### Task goal:
Set down the data below word for word, and leave the images aside.

### Raw data:
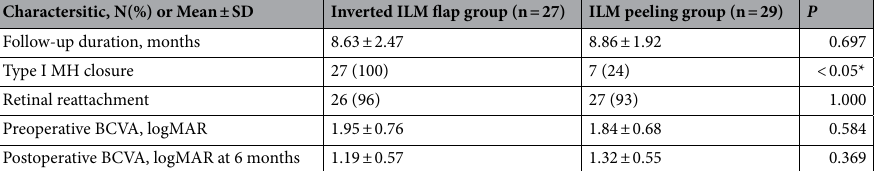
Charactersitic, N(%) or Mean ±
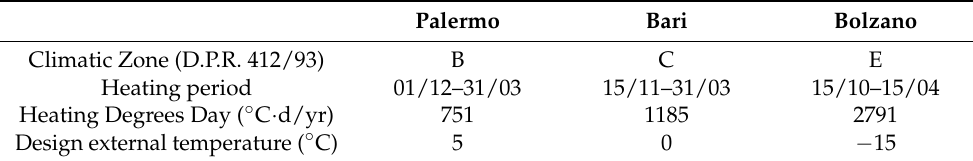
Table 6. Site climatic properties (Italian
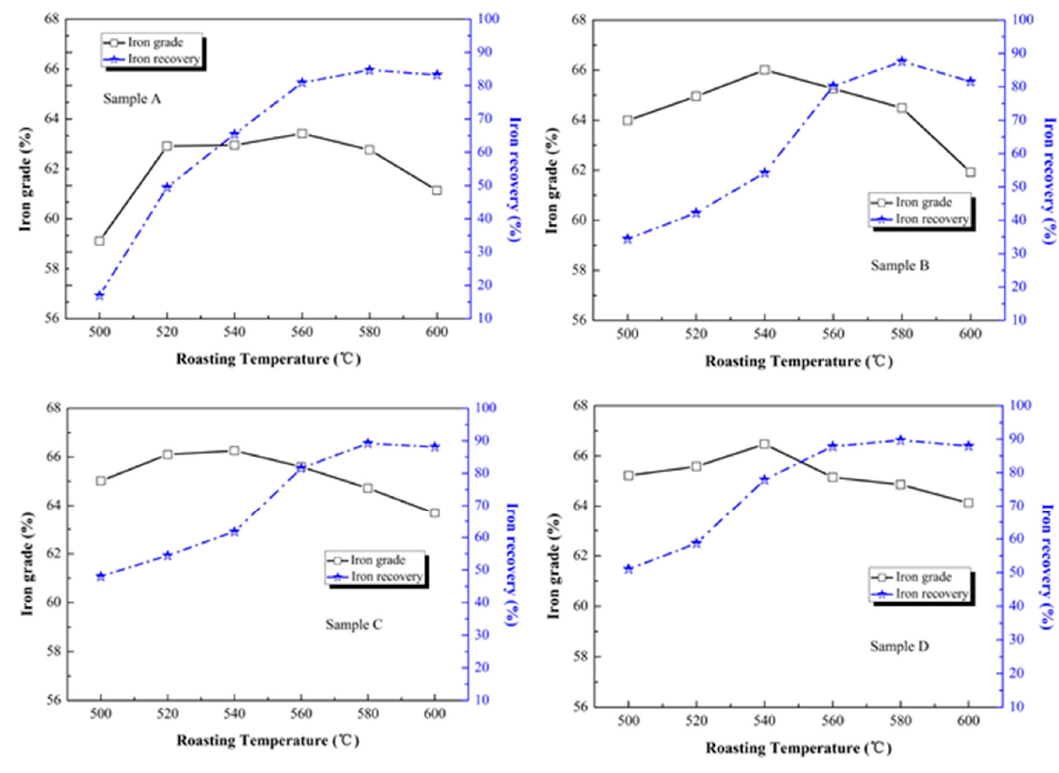
Figure 6. The iron grade and iron recovery of sample A to D with different roasting temperatures. As shown in Figure 6, sample A had a stable iron grade of 62–63% from 520 to 580 ◦ C. The iron grade of sample B to D showed a unimodal form with a roasting temperature of 500 to 600 ◦ C. For sample B to D, the maximum values of iron grade appeared at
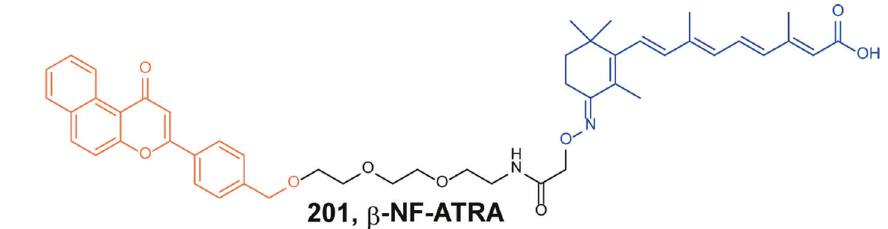
Fig. 56 The representative PROTAC targeting CRABP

### Answer for this exercise:
Charactersitic, N(%) or Mean ±
Table 6. Site climatic properties (Italian
Figure 6. The iron grade and iron recovery of sample A to D with different roasting temperatures. As shown in Figure 6, sample A had a stable iron grade of 62–63% from 520 to 580 ◦ C. The iron grade of sample B to D showed a unimodal form with a roasting temperature of 500 to 600 ◦ C. For sample B to D, the maximum values of iron grade appeared at
Fig. 56 The representative PROTAC targeting CRABP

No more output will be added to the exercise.